- _Work request_
Drop every picture, then transcribe the remaining data exactly.

** Opening Data excerpts block **

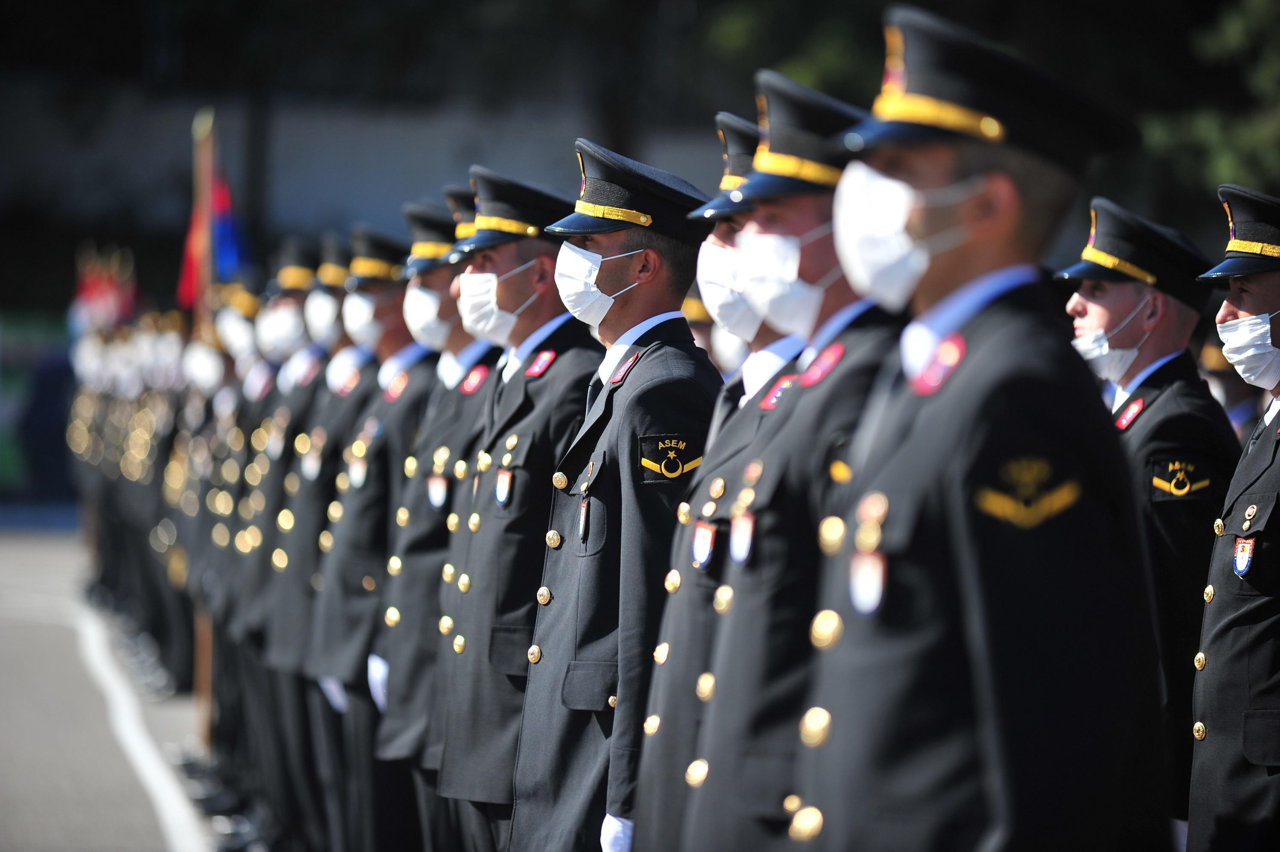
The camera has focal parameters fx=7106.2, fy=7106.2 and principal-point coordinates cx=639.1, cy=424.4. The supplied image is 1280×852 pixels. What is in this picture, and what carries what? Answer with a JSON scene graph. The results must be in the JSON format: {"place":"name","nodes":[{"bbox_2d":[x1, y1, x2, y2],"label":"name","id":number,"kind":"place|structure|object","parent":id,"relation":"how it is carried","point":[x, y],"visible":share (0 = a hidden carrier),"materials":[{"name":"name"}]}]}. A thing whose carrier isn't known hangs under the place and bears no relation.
{"place":"outdoors","nodes":[
{"label":"outdoors","id":0,"kind":"place"},
{"bbox_2d":[0,512,221,851],"label":"road","id":1,"kind":"structure","parent":0,"point":[38,542],"materials":[{"name":"grey asphalt"}]},
{"bbox_2d":[62,247,140,607],"label":"person","id":2,"kind":"object","parent":1,"relation":"on","point":[83,378],"visible":0.47},
{"bbox_2d":[70,241,141,334],"label":"flag","id":3,"kind":"object","parent":2,"relation":"in","point":[86,291],"visible":0.53,"materials":[{"name":"red fabric"}]},
{"bbox_2d":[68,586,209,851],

** Closing Data excerpts block **

- _Problem solution_
The camera has focal parameters fx=7106.2, fy=7106.2 and principal-point coordinates cx=639.1, cy=424.4. The supplied image is 1280×852 pixels. What is in this picture, and what carries what? Answer with a JSON scene graph. The results must be in the JSON format: {"place":"name","nodes":[{"bbox_2d":[x1, y1, x2, y2],"label":"name","id":number,"kind":"place|structure|object","parent":id,"relation":"how it is carried","point":[x, y],"visible":share (0 = a hidden carrier),"materials":[{"name":"name"}]}]}. A thing whose carrier isn't known hangs under the place and bears no relation.
{"place":"outdoors","nodes":[
{"label":"outdoors","id":0,"kind":"place"},
{"bbox_2d":[0,512,221,851],"label":"road","id":1,"kind":"structure","parent":0,"point":[38,542],"materials":[{"name":"grey asphalt"}]},
{"bbox_2d":[62,247,140,607],"label":"person","id":2,"kind":"object","parent":1,"relation":"on","point":[83,378],"visible":0.47},
{"bbox_2d":[70,241,141,334],"label":"flag","id":3,"kind":"object","parent":2,"relation":"in","point":[86,291],"visible":0.53,"materials":[{"name":"red fabric"}]},
{"bbox_2d":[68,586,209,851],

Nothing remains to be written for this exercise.